Written task - Extract every line of text from the records below verbatim, omitting the pictures.

Provided data -
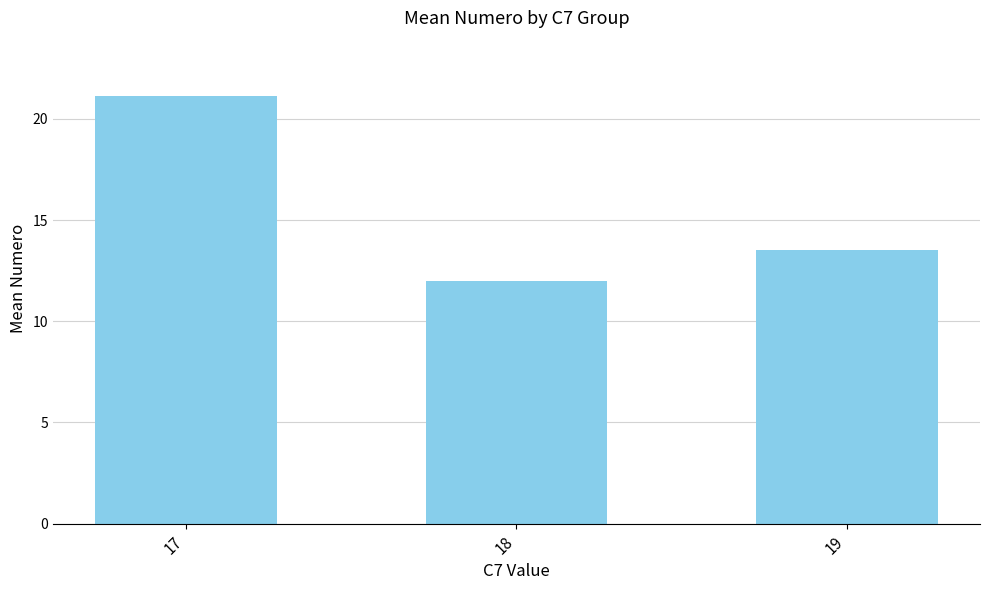

The value at 18 is 12.0. True or false?

True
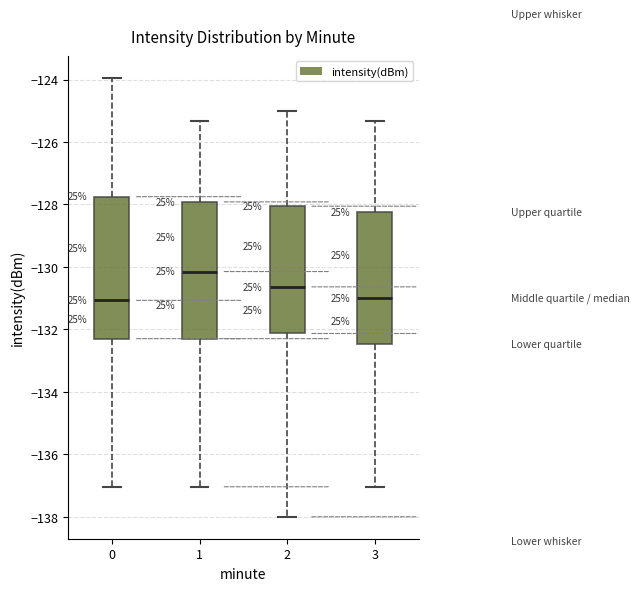

Reading left to right, transcribe this box plot: for each box, give where its median line is, the range the box spans, and where its two whiskers end, as read against the y-axis. The values are not printed on the chart, so give them approximately, as read against the axis.

0: median -131.0, box -132.2 to -127.8, whiskers -137.0 to -124.0
1: median -130.2, box -132.2 to -128.0, whiskers -137.0 to -125.4
2: median -130.6, box -132.2 to -128.0, whiskers -138.0 to -125.0
3: median -131.0, box -132.4 to -128.2, whiskers -137.0 to -125.4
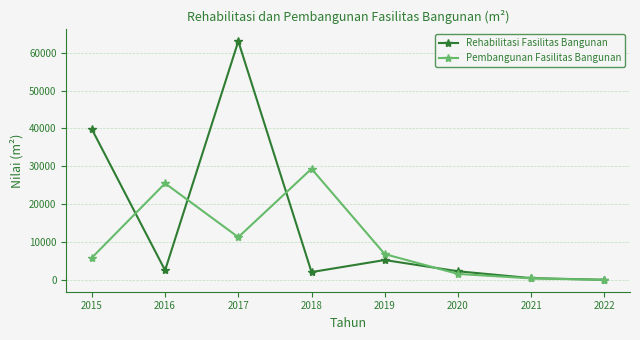

List the series in order of their peak value, lowest first.

Pembangunan Fasilitas Bangunan, Rehabilitasi Fasilitas Bangunan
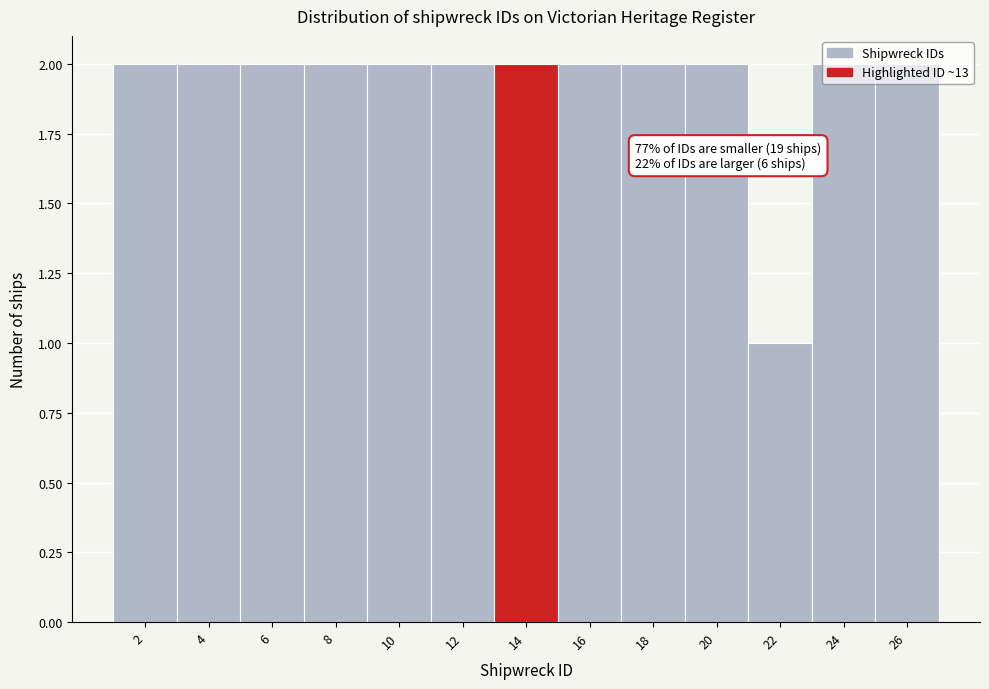

Approximately how many times larger is the value at 24 compared to 26?

1.0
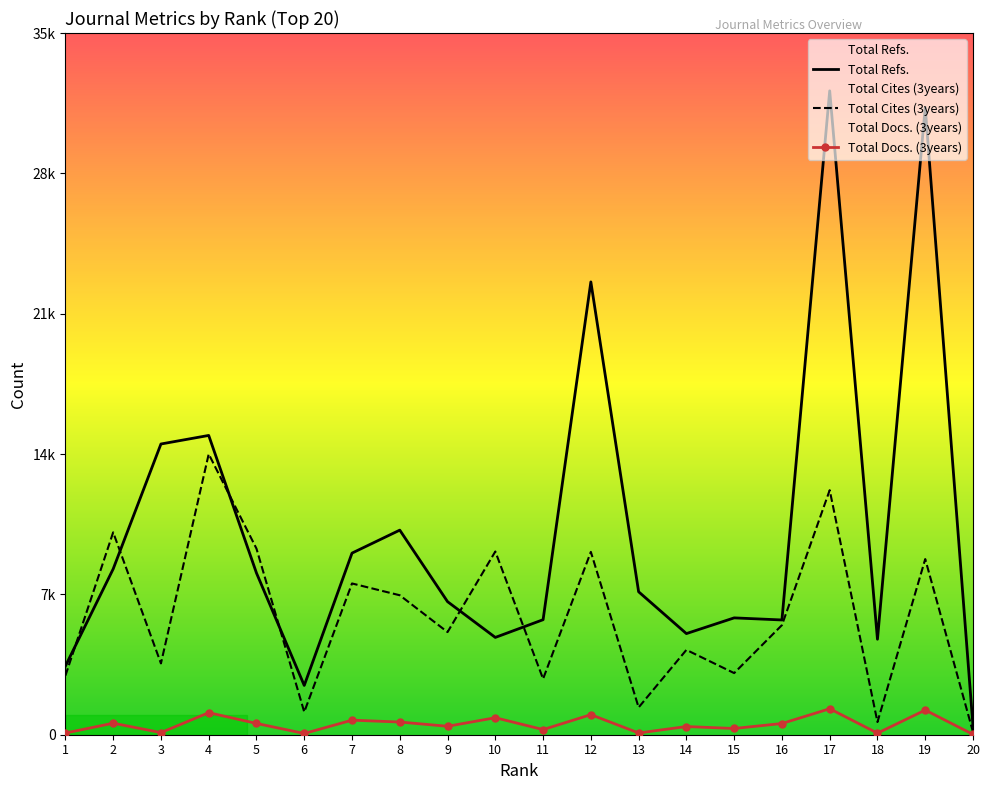

At which label does Total Refs. first exceed 7130?

2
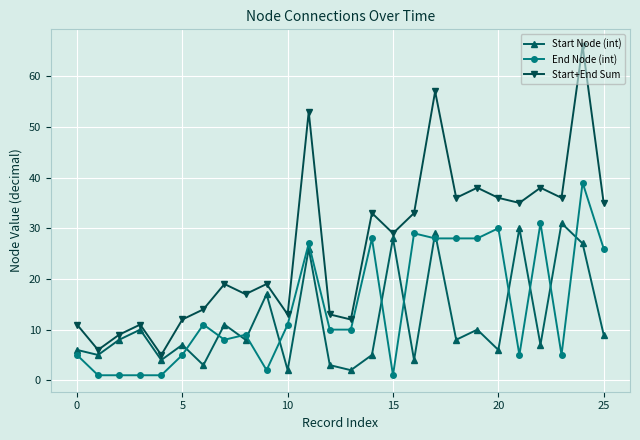

True or false: Start+End Sum and Start Node (int) intersect in this chart.

False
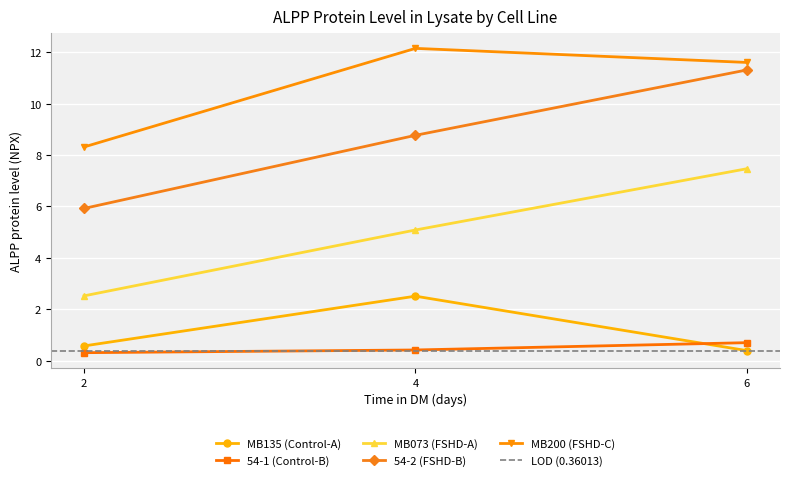

What is the difference between the second highest and minimum values in the 54-2 (FSHD-B) series?

2.8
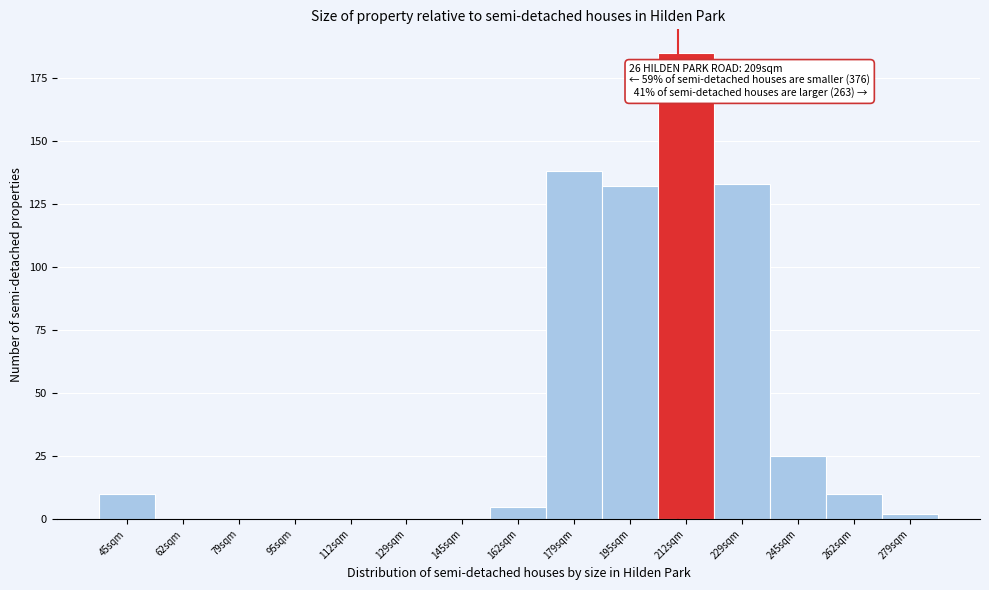

Reading left to right, extract all data points from this chart.

45sqm=10	62sqm=0	79sqm=0	95sqm=0	112sqm=0	129sqm=0	145sqm=0	162sqm=5	179sqm=138	195sqm=132	212sqm=185	229sqm=133	245sqm=25	262sqm=10	279sqm=2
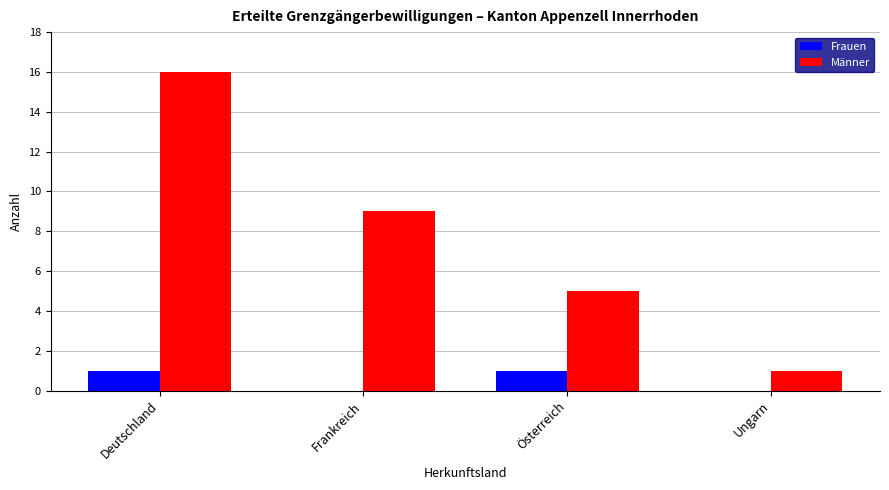

Which series changed the most between Deutschland and Ungarn?

Männer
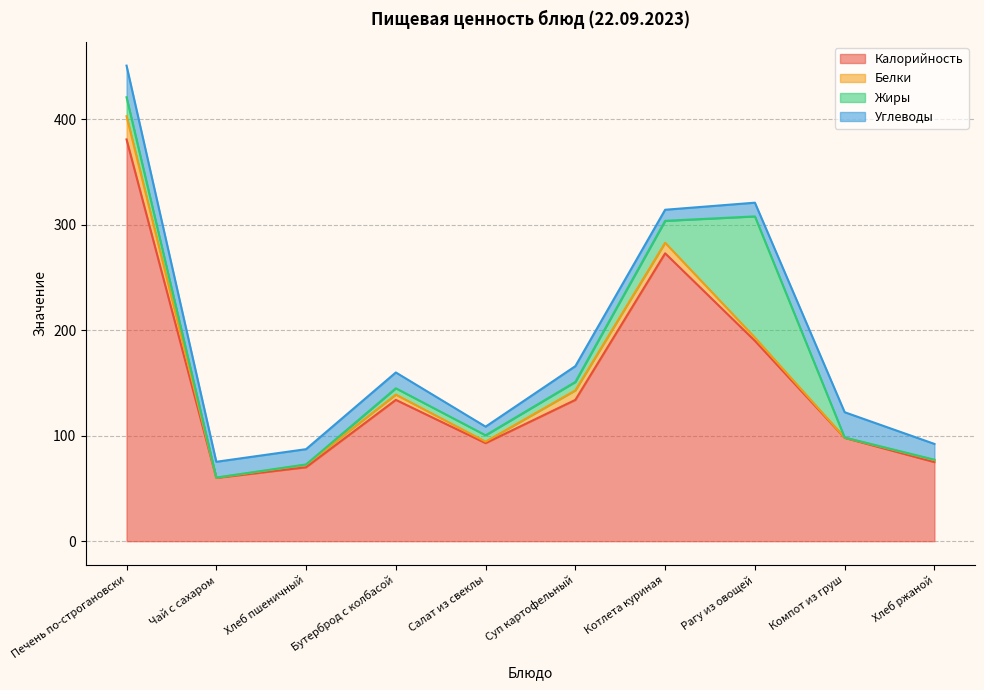

Is it true that Жиры equals 0.1 at Хлеб ржаной?

False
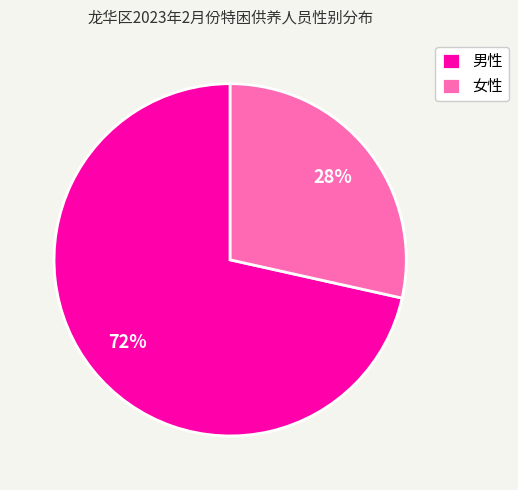

Does 男性 account for over 50% of the chart?

Yes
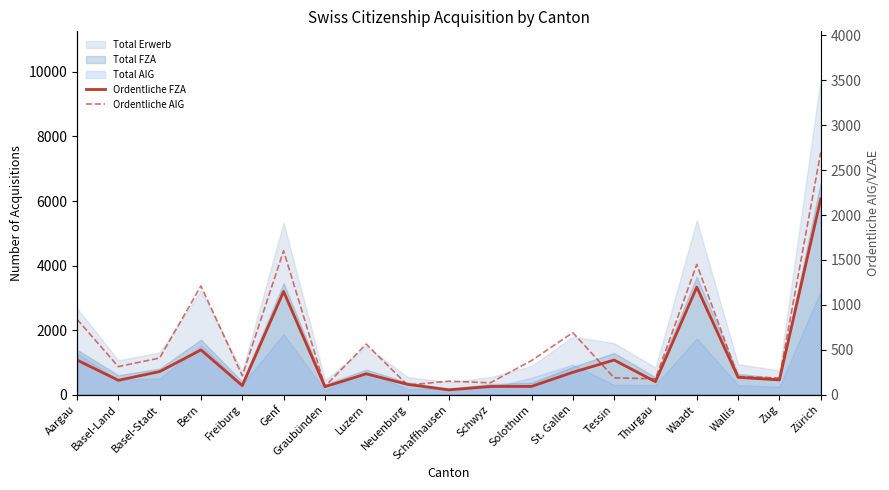

Reading right to left, list all the values displayed in this chart.

Ordentliche FZA: 6065	456	535	3331	400	1072	691	255	252	147	318	645	245	3197	279	1386	714	444	1072
Ordentliche AIG: 2697	185	202	1449	176	187	690	379	131	150	106	563	92	1602	210	1210	408	312	839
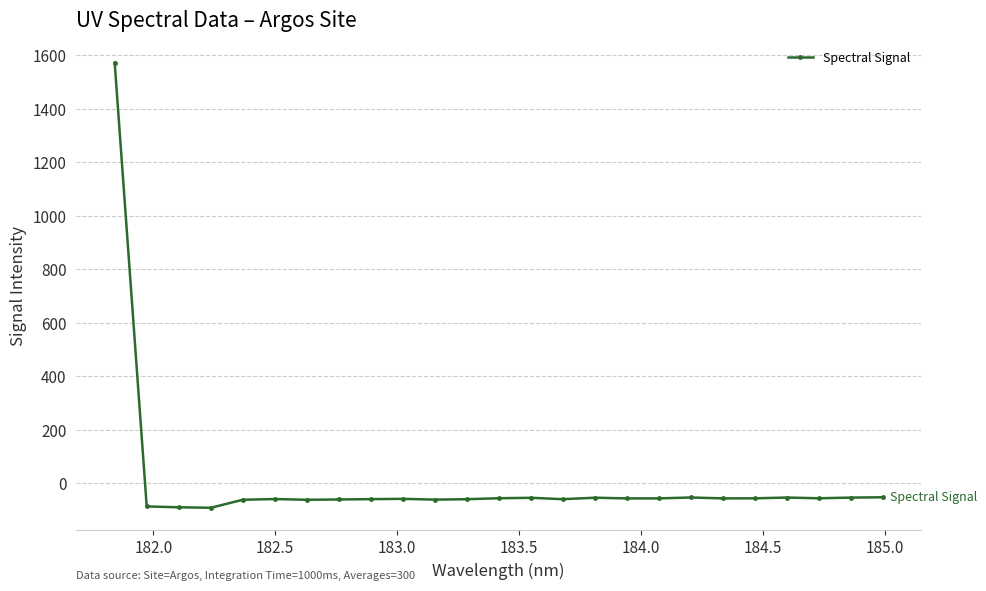

What is the smallest value displayed?

-92.2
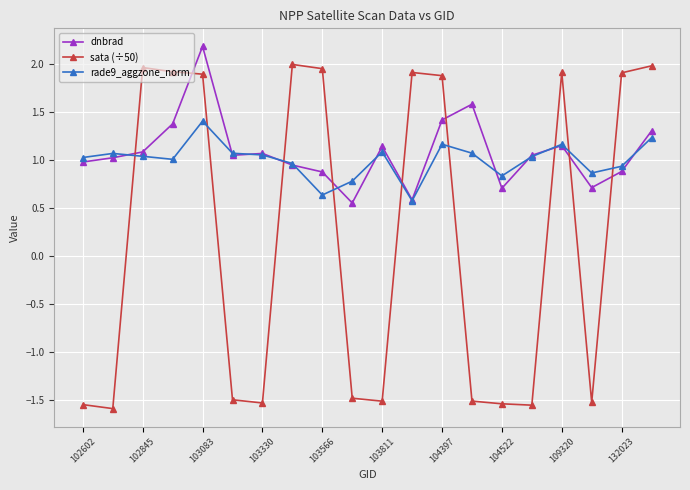

What is the maximum value for dnbrad?

2.2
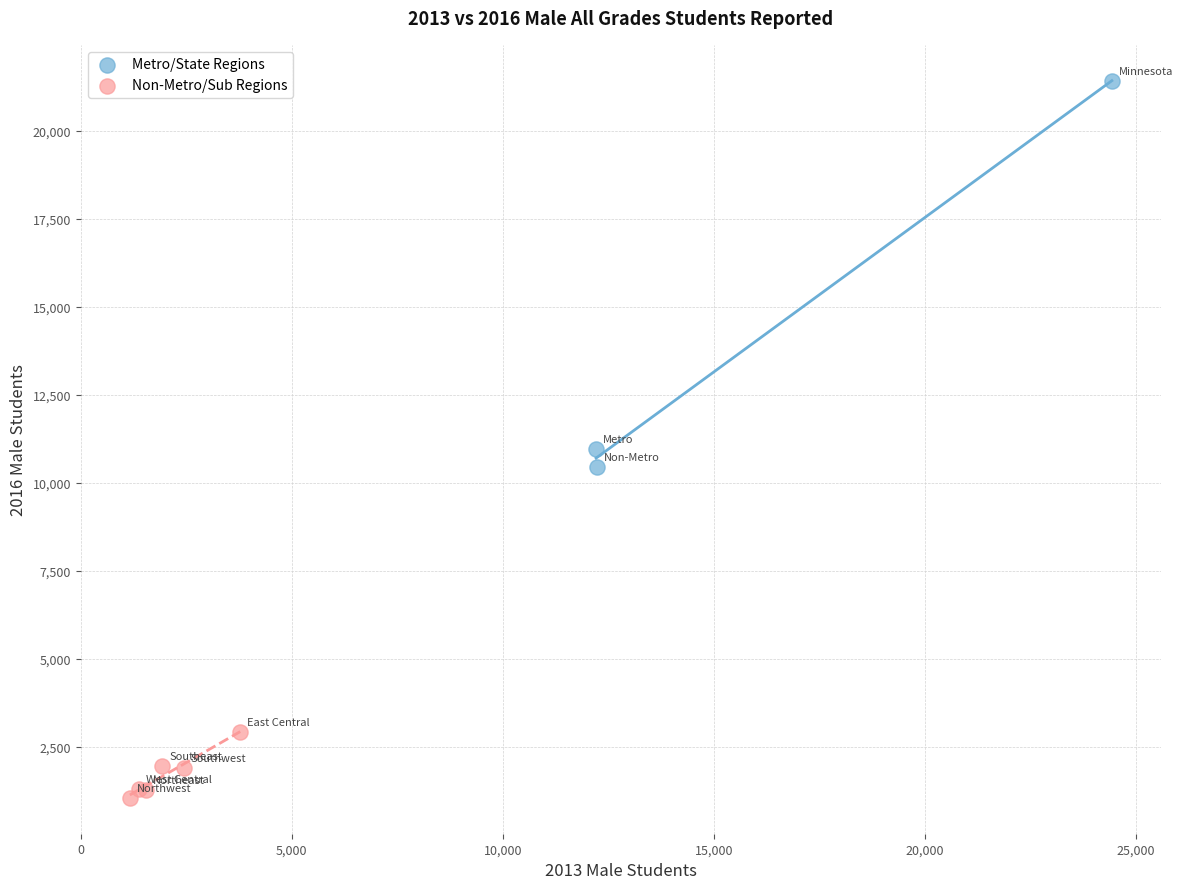

What are all the series names shown in the legend?

Metro/State Regions, Non-Metro/Sub Regions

Your solution -
The value at 18 is 12.0. True or false?

True

Reading left to right, transcribe this box plot: for each box, give where its median line is, the range the box spans, and where its two whiskers end, as read against the y-axis. The values are not printed on the chart, so give them approximately, as read against the axis.

0: median -131.0, box -132.2 to -127.8, whiskers -137.0 to -124.0
1: median -130.2, box -132.2 to -128.0, whiskers -137.0 to -125.4
2: median -130.6, box -132.2 to -128.0, whiskers -138.0 to -125.0
3: median -131.0, box -132.4 to -128.2, whiskers -137.0 to -125.4

List the series in order of their peak value, lowest first.

Pembangunan Fasilitas Bangunan, Rehabilitasi Fasilitas Bangunan

Approximately how many times larger is the value at 24 compared to 26?

1.0

At which label does Total Refs. first exceed 7130?

2

True or false: Start+End Sum and Start Node (int) intersect in this chart.

False

What is the difference between the second highest and minimum values in the 54-2 (FSHD-B) series?

2.8

Reading left to right, extract all data points from this chart.

45sqm=10	62sqm=0	79sqm=0	95sqm=0	112sqm=0	129sqm=0	145sqm=0	162sqm=5	179sqm=138	195sqm=132	212sqm=185	229sqm=133	245sqm=25	262sqm=10	279sqm=2

Which series changed the most between Deutschland and Ungarn?

Männer

Is it true that Жиры equals 0.1 at Хлеб ржаной?

False

Does 男性 account for over 50% of the chart?

Yes

Reading right to left, list all the values displayed in this chart.

Ordentliche FZA: 6065	456	535	3331	400	1072	691	255	252	147	318	645	245	3197	279	1386	714	444	1072
Ordentliche AIG: 2697	185	202	1449	176	187	690	379	131	150	106	563	92	1602	210	1210	408	312	839

What is the smallest value displayed?

-92.2

What is the maximum value for dnbrad?

2.2

What are all the series names shown in the legend?

Metro/State Regions, Non-Metro/Sub Regions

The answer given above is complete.